◆ **Requirement**
Copy the entries from the first line through the line containing "Rao vặt tại Thừa Thiên Huế", changing every "Gospodarka" to "Ekonomia" and leaving all else unchanged.
---------- Data listing
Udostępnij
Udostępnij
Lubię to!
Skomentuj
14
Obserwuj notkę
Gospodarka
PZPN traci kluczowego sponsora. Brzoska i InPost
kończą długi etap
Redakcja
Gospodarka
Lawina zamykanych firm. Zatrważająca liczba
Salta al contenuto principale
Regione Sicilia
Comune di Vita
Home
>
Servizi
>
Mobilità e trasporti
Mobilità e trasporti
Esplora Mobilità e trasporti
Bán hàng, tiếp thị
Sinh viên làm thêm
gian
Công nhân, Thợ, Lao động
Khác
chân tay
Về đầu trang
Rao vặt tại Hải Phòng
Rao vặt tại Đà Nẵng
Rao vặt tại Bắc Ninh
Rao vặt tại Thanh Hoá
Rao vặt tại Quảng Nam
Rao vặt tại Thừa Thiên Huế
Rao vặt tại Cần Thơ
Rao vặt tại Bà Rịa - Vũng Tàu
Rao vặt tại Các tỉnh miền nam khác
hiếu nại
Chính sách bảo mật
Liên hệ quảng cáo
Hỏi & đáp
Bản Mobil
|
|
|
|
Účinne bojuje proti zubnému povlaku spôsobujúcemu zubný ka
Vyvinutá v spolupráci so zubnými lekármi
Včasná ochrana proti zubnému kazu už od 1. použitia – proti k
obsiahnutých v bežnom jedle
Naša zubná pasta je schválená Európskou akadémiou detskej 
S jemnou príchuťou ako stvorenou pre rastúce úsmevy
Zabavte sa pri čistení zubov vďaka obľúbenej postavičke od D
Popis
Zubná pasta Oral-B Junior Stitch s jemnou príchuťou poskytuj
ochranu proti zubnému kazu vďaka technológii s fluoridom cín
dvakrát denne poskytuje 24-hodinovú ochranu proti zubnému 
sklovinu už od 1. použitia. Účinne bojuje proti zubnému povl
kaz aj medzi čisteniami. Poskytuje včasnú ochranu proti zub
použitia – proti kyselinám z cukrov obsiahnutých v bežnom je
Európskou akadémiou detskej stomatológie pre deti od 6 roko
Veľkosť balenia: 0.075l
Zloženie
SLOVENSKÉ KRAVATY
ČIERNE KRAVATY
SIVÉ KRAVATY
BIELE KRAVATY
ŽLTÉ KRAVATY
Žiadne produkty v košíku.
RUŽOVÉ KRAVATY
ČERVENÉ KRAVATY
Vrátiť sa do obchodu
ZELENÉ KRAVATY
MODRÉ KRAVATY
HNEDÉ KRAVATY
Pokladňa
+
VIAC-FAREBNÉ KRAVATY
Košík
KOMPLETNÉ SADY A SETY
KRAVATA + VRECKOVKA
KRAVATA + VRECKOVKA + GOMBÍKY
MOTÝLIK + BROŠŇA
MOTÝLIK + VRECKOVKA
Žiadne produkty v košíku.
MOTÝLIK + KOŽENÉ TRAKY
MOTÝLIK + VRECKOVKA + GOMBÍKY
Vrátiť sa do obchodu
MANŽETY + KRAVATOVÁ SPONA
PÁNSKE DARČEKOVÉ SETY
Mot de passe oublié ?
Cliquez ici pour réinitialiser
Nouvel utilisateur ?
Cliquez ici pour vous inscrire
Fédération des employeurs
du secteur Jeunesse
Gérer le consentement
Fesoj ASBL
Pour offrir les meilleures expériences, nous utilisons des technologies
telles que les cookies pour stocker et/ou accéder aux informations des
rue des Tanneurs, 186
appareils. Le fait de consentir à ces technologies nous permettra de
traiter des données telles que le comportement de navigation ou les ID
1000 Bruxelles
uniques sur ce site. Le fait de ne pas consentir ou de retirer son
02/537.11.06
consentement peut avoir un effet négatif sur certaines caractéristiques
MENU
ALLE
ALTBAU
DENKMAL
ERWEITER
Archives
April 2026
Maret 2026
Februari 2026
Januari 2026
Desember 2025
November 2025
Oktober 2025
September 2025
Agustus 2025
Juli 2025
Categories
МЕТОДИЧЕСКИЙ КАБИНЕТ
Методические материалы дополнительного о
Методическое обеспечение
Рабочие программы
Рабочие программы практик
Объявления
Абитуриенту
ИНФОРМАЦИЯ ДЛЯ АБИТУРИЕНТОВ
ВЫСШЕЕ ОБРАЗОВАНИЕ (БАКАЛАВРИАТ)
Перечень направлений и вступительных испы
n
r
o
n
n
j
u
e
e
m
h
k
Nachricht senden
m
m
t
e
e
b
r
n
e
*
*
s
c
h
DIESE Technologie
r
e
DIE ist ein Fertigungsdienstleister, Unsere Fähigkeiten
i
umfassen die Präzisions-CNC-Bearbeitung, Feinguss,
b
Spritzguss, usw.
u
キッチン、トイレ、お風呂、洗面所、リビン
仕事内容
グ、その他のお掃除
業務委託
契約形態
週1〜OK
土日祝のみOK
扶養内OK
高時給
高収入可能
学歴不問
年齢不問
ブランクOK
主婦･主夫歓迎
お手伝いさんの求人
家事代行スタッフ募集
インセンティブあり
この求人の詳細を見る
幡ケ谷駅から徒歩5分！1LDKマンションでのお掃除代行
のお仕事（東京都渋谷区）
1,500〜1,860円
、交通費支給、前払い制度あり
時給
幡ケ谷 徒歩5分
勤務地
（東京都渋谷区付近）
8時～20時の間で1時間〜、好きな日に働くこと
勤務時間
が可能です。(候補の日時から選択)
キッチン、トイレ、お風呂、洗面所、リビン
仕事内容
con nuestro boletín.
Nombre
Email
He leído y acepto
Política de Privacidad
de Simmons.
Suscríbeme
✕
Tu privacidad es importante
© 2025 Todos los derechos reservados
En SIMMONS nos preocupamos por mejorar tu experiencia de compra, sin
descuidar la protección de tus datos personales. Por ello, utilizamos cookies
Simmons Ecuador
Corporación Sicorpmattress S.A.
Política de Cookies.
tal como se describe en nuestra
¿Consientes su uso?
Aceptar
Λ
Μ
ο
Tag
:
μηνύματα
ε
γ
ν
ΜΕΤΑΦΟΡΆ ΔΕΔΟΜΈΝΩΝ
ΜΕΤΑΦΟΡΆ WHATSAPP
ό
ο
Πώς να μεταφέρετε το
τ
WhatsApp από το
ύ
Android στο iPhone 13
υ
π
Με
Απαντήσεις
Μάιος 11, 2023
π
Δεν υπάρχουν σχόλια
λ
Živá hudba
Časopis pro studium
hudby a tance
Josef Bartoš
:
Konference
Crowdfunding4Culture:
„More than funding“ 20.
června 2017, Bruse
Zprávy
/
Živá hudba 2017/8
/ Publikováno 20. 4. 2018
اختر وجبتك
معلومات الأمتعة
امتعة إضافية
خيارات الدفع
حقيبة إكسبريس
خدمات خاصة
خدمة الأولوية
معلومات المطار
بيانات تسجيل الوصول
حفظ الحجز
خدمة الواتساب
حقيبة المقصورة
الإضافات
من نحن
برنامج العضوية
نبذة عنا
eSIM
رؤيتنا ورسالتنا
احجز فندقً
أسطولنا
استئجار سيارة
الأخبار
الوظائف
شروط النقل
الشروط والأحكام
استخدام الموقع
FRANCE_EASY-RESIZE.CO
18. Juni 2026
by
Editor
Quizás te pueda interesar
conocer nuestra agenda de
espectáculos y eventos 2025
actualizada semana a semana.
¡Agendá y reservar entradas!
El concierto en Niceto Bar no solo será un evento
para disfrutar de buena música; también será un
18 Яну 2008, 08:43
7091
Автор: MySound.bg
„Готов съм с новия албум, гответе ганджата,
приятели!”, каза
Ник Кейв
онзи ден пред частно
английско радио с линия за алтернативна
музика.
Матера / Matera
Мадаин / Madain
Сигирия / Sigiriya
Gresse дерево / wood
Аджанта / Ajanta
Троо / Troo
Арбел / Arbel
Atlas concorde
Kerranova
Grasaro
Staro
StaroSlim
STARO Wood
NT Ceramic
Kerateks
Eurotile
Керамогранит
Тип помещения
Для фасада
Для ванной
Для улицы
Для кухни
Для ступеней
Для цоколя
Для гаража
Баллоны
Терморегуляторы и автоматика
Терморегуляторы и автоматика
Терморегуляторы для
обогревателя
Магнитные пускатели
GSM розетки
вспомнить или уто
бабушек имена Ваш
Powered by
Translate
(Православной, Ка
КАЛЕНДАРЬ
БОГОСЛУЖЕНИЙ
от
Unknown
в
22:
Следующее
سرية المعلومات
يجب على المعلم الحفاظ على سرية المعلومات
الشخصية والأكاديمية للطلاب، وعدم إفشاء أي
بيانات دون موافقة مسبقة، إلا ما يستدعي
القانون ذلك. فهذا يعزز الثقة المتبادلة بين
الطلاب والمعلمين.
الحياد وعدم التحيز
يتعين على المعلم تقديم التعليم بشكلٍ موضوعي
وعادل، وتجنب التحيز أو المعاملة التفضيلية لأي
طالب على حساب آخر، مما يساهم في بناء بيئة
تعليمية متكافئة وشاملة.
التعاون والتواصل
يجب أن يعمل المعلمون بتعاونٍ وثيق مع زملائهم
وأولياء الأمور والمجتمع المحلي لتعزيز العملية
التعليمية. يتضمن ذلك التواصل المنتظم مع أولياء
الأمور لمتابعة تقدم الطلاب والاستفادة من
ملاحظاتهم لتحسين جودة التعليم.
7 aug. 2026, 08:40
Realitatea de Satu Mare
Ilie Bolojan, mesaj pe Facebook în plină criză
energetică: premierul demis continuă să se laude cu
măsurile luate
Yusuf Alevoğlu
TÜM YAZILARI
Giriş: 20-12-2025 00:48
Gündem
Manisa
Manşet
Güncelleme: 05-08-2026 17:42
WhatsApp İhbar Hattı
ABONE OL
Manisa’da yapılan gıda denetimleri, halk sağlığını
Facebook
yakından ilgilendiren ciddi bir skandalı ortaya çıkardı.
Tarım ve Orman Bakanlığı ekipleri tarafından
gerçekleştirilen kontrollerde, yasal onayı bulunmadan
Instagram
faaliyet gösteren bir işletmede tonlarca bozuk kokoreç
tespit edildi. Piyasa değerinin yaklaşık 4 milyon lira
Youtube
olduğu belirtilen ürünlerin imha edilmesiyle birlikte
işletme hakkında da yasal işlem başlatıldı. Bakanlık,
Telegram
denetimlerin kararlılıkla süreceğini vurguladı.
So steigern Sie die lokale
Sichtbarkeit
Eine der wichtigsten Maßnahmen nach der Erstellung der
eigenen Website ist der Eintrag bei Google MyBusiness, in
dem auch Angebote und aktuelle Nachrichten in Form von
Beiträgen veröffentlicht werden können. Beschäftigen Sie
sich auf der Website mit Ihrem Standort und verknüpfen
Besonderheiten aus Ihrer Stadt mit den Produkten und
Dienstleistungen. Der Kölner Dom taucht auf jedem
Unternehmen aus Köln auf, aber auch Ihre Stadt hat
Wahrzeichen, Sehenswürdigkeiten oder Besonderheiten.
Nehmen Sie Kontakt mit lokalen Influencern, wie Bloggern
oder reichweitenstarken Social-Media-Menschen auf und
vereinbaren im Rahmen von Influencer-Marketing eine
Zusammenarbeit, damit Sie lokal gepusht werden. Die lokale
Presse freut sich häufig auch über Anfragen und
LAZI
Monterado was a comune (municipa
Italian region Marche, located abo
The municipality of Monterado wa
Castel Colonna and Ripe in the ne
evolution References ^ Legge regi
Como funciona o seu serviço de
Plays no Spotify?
--------------------
◆ **Task response**
Udostępnij
Udostępnij
Lubię to!
Skomentuj
14
Obserwuj notkę
Ekonomia
PZPN traci kluczowego sponsora. Brzoska i InPost
kończą długi etap
Redakcja
Ekonomia
Lawina zamykanych firm. Zatrważająca liczba
Salta al contenuto principale
Regione Sicilia
Comune di Vita
Home
>
Servizi
>
Mobilità e trasporti
Mobilità e trasporti
Esplora Mobilità e trasporti
Bán hàng, tiếp thị
Sinh viên làm thêm
gian
Công nhân, Thợ, Lao động
Khác
chân tay
Về đầu trang
Rao vặt tại Hải Phòng
Rao vặt tại Đà Nẵng
Rao vặt tại Bắc Ninh
Rao vặt tại Thanh Hoá
Rao vặt tại Quảng Nam
Rao vặt tại Thừa Thiên Huế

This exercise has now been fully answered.